Assure Availability for a 5,000 Node Grid
The Company
This large financial institution buys mortgage “pools” – groups of mortgages packaged for resale – valued at $1 to $5 million.
The Scenario
Valuing mortgage pools for an overnight position is such a massive calculation that it requires a computer server grid to be performed efficiently. This particular calculation requires a grid of 5,000 nodes to quickly calculate the price of each pool during intraday processes, as well as for end-of-day valuation. All of the systems and their installed software in the grid must be identical in order to work together. Keeping 5,000 lines up and running at optimum speed is difficult enough. It’s almost impossible to assure that all 5,000 machines will have identical systems and installed software.
The Challenge: an old solution that doesn’t work
The traditional way to “maintain” the grid was manual, reactive, and frenzied. It took a long time, poring over audit logs, to find what on the machines had changed that could be causing the instability. Some of the solutions that have been applied hook the kernel (making core operating system level changes), which raises concerns for real-time processing, such as performance, stability, and compatibility issues during future operating system upgrades. If you put anything non-critical in the path, it’s invasive. It has the potential to crash.

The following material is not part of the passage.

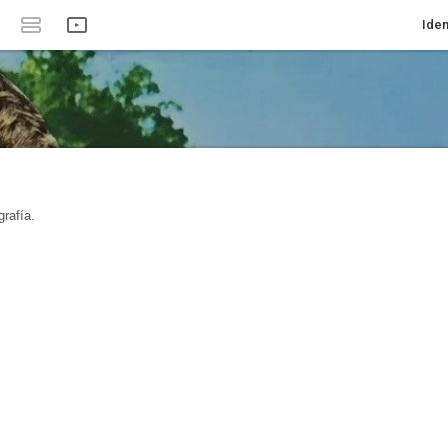
Iden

Before the company found SignaCert, they were bidding on a book that was so complex, the grid had to run overnight. But something became unstable in the grid and it crashed. For days, they would run the valuation, and it would crash. They couldn’t figure out what was happening. After days of delays in the valuation, and hundreds of hours of people’s time, they found an authorized change that had the unanticipated effect of crashing the grid. Even repeated queries throughout the organization had failed to turn up this authorized change as a source of the problem.

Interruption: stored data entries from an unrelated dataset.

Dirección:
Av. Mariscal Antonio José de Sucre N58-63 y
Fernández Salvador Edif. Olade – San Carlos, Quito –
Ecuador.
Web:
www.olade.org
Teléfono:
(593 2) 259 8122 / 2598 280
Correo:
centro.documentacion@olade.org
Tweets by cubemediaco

In considering solutions that would fix these problems, they rejected immediately any that hooked the kernel. They also rejected any solutions based on one-to-one monitoring, which would be untenable.

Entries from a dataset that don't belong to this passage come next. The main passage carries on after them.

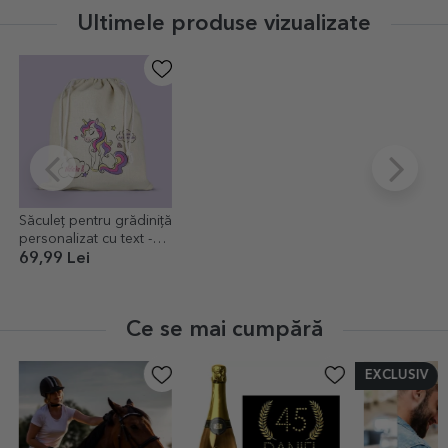
Ultimele produse vizualizate
Săculeț pentru grădiniță
personalizat cu text -
Unicorn
69,99 Lei
Ce se mai cumpără
EXCLUSIV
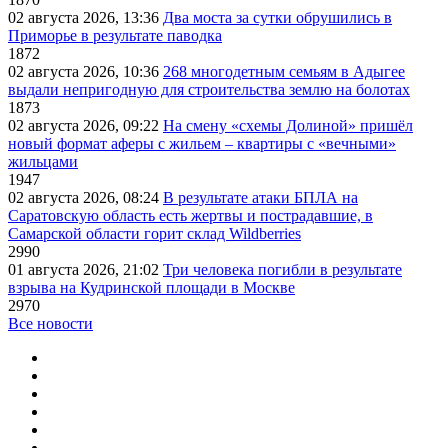
02 августа 2026, 13:36
Два моста за сутки обрушились в
Приморье в результате паводка
1872
02 августа 2026, 10:36
268 многодетным семьям в Адыгее
выдали непригодную для строительства землю на болотах
1873
02 августа 2026, 09:22
На смену «схемы Долиной» пришёл
новый формат аферы с жильем – квартиры с «вечными»
жильцами
1947
02 августа 2026, 08:24
В результате атаки БПЛА на
Саратовскую область есть жертвы и пострадавшие, в
Самарской области горит склад Wildberries
2990
01 августа 2026, 21:02
Три человека погибли в результате
взрыва на Кудринской площади в Москве
2970
Все новости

The SignaCert Solution: A New Way
SignaCert gives grid managers a way to maintain the grid proactively and automatically, never interfering with the grid. The Enterprise Trust Server™ (ETS) executes efficient one-to-many verification, using a decoupled, device-independent reference.
How SignaCert maintains the grid
The company uses ETS to monitor the nodes in the grid against a master reference and normalize the machines, noting deviations so that they can bring deviating nodes back into spec. ETS is able to ignore inconsequential hardware differences, and focus on the software. In this company’s grid, there are known and acceptable differences between machines in the grid that do influence the software on the machine; for instance, a different network card has a different driver.
Because the company wants their grids to run as fast as possible, they know they don’t want to hook the kernel with anything invasive. ETS does not hook the kernel; the ETS console sits on its own appliance and a non-pervasive client monitors each device. It is easy to perform verifications when the grid is idle; in fact, this company runs ETS continuously until the grid isn’t idle. They run a deep scan every night to assure there is no drift. Whenever the system is idle, they run series of short, high-speed, shallower verifications to assure that critical elements of the node are still the same as the reference.
Results
The company is now bidding on more multi-million dollar books, and is getting valuation results as quickly as possible, with no delays. The IT staff managing the grid spends much less time maintaining it, because they no longer have to search for deviations – ETS verifications tell them exactly where to look and what files need to be fixed. Both management and the IT staff are more confident in the grid, and have dramatically less stress about its performance.
The financial costs are huge: the customer now knows they aren’t missing out on any multi-million dollar bids. They no longer worry how many millions might be left on the table because the grid was unstable. The cost of SignaCert ETS alone was quickly recovered in the reduced time needed for IT maintenance. But the insurance value is far greater: preventing the loss of just one of these deals far eclipses any IT costs.